Tuesday, August 04, 2009

Cool and Collecting

Well, the heat wave in the Mid-Willamette Valley has broken, at least for now, and there is a cool breeze wafting through the screen door. Such cooling breezes allow me to concentrate on some of the post-Convention discussion that has continuously made its way around the Internet via blogs, articles, and other statements. The recent announcement that the Suffragan Bishop slate in the Diocese of Los Angeles includes a gay and a lesbian candidate and that the slate for Diocesan Bishop in Minnesota includes the name of a partnered lesbian candidate is the latest set of stories to ripple through the church. Though hardly disturbing (to me at least) in and of themselves, the rhetoric that has followed these announcemnets is unfortunately more of the same winners versus loosers, conservatives versus liberals conflict that has become commonplace in The Episcopal Church of late. Over and over again, I wonder how the church that has nurtured me as a Christian, as a priest, and in virtually every area of my life has chosen this issue on which it seems poised to tear itself apart.

I'm not the only one wondering this. An excellent blog entry by Tim Chesterton asks the question: "Why this particular line in the sand?" The article is well worth the read, but his conclusion is that this issue was chosen because it hits close to home for only a portion of TEC's population. In spite of the "threat to traditional marriage" trumpteted from the conservative angle, any blessing of same-sex unions or consecration of GLBT bishops would likely have only minimal effect on the parish level. Parish priests would certainly have the option of not performing such blessings (as the have the option of not performing weddings now) and the average person-in-the-pew sees their diocesan bishop rarely enough that it is not likely to be a daily realtiy for many people. Barring such blessings and consecrations, of course, does affect our GLBT brothers and sisters in Christ, but again if one is in a largely conservative congregation, there aren't any GLBT folks around anyway, as far as you know. In other words, opposition to same-sex unions and consecration of GLBT bishops costs we straight folks absolutely nothing, at least nothing that is not of our own choosing.
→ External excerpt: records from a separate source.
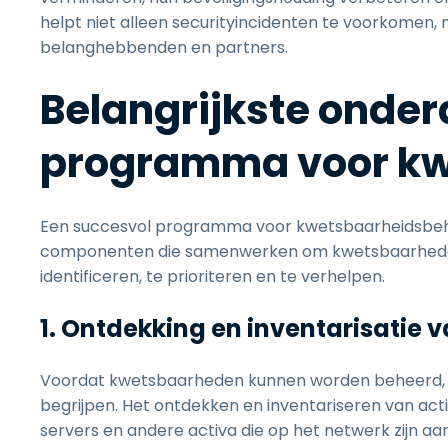
helpt niet alleen securityincidenten te voorkomen,
belanghebbenden en partners.
Belangrijkste onder
programma voor kw
Een succesvol programma voor kwetsbaarheidsbeheer
componenten die samenwerken om kwetsbaarheden in
identificeren, te prioriteren en te verhelpen.
1. Ontdekking en inventarisatie 
Voordat kwetsbaarheden kunnen worden beheerd, m
begrijpen. Het ontdekken en inventariseren van acti
servers en andere activa die op het netwerk zijn a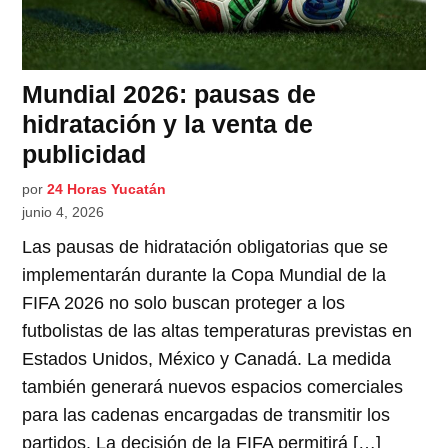
Mundial 2026: pausas de
hidratación y la venta de
publicidad
por
24 Horas Yucatán
junio 4, 2026
Las pausas de hidratación obligatorias que se
implementarán durante la Copa Mundial de la
FIFA 2026 no solo buscan proteger a los
futbolistas de las altas temperaturas previstas en
Estados Unidos, México y Canadá. La medida
también generará nuevos espacios comerciales
para las cadenas encargadas de transmitir los
partidos. La decisión de la FIFA permitirá […]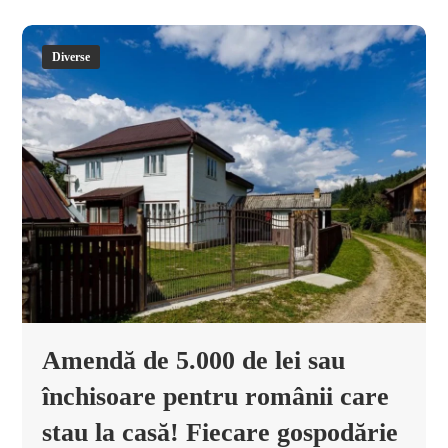
Diverse
Amendă de 5.000 de lei sau
închisoare pentru românii care
stau la casă! Fiecare gospodărie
So as I continue to watch my denomination struggle with the issue, I also remind myself that my own ordination, much less my salvation, depends not on a numbered resolution, nor the orthodoxy of my diocesan bishop (slate for my diocese to follow soon!) or even what the Presiding Bishop does or does not say. Rather, it depends on my fidelity to my ordination and baptismal vows. Actually, it depends only on God's faithfulness, and I trust that won't be up for a vote anytime soon. Back to the parish again tomorrow, General Convention resolutions or no.